An der knapp einwöchigen Befragung, die am Montag endete, hatten sich über 6.000 Beschäftigte beteiligt. Eine breite Mehrheit sprach sich gegen das Angebot des Zentralverbands der deutschen Seehafenbetriebe (ZDS) aus. Die Verdi-Bundestarifkommission lehnte das Angebot am Montagabend ab. Verhandlungsführerin Sylvi Krisch sagte: „Jetzt muss es zurück an den Verhandlungstisch gehen für ein Ergebnis, das den Interessen der Beschäftigten gerecht wird.“
Der ZDS hatte für die rund 11.000 Beschäftigten in Hamburg, Bremen, Bremerhaven, Emden, Brake und Wilhelmshaven Lohnerhöhungen von 5,1 Prozent rückwirkend ab dem 1. August angeboten, bei einer Laufzeit von 18 Monaten. Zudem war eine Mindesterhöhung von 1,20 Euro pro Stunde vorgesehen.

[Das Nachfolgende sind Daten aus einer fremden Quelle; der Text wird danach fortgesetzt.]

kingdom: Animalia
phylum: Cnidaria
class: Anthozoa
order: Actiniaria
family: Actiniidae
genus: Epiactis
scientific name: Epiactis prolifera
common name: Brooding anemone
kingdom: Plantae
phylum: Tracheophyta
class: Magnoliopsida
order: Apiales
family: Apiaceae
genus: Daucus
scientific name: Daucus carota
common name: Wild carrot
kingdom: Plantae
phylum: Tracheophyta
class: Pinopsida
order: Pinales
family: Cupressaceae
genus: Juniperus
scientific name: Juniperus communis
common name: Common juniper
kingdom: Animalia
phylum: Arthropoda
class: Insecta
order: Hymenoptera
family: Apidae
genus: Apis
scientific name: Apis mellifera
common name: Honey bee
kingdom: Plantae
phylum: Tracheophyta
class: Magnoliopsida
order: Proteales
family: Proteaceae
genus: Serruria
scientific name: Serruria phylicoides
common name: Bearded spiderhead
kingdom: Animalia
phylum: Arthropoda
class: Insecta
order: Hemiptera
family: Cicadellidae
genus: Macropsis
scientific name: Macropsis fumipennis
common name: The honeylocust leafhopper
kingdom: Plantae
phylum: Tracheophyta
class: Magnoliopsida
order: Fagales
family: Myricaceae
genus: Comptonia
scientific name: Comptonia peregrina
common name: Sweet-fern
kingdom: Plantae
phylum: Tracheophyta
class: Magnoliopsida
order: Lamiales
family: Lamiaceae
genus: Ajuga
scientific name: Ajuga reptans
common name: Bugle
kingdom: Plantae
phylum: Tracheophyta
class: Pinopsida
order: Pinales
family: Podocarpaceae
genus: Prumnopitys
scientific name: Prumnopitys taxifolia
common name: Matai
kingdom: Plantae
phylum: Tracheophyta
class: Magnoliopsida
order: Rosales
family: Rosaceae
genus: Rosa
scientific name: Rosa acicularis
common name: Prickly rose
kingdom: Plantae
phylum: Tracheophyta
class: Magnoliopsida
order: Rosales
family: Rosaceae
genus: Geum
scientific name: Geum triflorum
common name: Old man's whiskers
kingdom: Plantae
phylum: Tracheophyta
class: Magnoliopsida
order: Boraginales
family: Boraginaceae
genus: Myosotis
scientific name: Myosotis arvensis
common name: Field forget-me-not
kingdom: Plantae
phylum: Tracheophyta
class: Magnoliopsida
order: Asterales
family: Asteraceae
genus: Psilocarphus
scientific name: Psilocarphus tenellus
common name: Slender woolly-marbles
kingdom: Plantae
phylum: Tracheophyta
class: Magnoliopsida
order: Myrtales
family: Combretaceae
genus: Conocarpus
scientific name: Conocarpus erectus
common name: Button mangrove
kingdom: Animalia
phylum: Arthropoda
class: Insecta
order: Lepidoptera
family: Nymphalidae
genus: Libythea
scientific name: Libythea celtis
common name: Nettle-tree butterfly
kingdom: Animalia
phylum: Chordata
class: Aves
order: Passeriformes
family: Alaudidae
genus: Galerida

Verdi fordert dagegen eine Erhöhung der Stundenlöhne um 8,2 Prozent, mindestens aber 2,50 Euro pro Stunde, bei einer Laufzeit von zwölf Monaten.
Ein vierter Verhandlungstermin steht noch nicht fest. Krisch sagte, Verdi wolle weiterverhandeln, schloss aber Warnstreiks nicht aus.